LISTED RECORDS:
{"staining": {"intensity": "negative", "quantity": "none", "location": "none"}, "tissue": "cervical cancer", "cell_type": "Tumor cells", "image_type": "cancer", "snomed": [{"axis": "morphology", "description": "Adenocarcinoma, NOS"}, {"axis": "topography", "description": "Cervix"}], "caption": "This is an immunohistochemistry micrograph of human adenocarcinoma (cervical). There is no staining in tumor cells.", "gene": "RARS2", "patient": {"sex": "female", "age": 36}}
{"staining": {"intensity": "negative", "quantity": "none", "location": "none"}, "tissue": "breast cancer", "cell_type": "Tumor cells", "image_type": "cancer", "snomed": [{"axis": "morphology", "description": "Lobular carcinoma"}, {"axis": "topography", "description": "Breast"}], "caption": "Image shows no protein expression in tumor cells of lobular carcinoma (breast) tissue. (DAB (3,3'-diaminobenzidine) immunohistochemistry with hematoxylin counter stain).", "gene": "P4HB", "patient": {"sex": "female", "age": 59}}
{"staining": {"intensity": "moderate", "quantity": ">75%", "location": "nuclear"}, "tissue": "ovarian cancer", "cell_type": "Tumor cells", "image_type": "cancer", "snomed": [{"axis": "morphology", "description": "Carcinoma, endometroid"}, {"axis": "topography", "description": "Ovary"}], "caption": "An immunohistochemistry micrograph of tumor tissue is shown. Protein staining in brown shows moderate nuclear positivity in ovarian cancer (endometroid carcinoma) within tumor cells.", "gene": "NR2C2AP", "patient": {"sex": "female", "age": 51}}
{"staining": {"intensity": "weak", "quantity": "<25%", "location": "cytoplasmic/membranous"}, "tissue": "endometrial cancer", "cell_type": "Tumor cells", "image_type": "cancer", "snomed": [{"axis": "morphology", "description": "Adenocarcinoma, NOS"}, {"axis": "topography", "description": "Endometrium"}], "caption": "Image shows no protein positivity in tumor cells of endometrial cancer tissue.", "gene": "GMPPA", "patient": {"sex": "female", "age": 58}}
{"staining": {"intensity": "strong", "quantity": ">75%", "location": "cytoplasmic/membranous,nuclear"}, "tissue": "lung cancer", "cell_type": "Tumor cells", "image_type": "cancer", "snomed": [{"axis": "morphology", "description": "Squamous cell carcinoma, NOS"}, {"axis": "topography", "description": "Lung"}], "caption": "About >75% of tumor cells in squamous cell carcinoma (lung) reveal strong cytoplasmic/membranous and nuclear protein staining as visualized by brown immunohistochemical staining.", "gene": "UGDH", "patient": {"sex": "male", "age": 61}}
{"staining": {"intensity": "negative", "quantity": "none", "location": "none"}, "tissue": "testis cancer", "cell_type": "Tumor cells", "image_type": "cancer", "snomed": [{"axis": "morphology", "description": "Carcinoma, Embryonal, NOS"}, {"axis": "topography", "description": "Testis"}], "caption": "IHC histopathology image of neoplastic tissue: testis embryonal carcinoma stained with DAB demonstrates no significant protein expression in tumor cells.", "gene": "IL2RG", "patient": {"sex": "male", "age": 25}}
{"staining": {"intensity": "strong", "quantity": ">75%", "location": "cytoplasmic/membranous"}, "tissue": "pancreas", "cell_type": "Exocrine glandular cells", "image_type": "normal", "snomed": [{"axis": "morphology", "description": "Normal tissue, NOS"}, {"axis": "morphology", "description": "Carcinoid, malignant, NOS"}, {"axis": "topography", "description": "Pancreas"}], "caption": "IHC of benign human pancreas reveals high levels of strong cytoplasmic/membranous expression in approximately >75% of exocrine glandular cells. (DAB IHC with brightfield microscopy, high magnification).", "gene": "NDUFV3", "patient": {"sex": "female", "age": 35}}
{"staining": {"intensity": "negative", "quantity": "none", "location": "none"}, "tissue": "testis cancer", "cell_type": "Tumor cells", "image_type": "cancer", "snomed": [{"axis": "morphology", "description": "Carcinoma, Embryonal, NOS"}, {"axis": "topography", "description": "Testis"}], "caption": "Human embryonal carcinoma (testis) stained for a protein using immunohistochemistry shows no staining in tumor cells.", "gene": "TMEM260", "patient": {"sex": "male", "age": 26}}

TASK: Show all lines from the data that contain "embryonal".

ANSWER:
{"staining": {"intensity": "negative", "quantity": "none", "location": "none"}, "tissue": "testis cancer", "cell_type": "Tumor cells", "image_type": "cancer", "snomed": [{"axis": "morphology", "description": "Carcinoma, Embryonal, NOS"}, {"axis": "topography", "description": "Testis"}], "caption": "IHC histopathology image of neoplastic tissue: testis embryonal carcinoma stained with DAB demonstrates no significant protein expression in tumor cells.", "gene": "IL2RG", "patient": {"sex": "male", "age": 25}}
{"staining": {"intensity": "negative", "quantity": "none", "location": "none"}, "tissue": "testis cancer", "cell_type": "Tumor cells", "image_type": "cancer", "snomed": [{"axis": "morphology", "description": "Carcinoma, Embryonal, NOS"}, {"axis": "topography", "description": "Testis"}], "caption": "Human embryonal carcinoma (testis) stained for a protein using immunohistochemistry shows no staining in tumor cells.", "gene": "TMEM260", "patient": {"sex": "male", "age": 26}}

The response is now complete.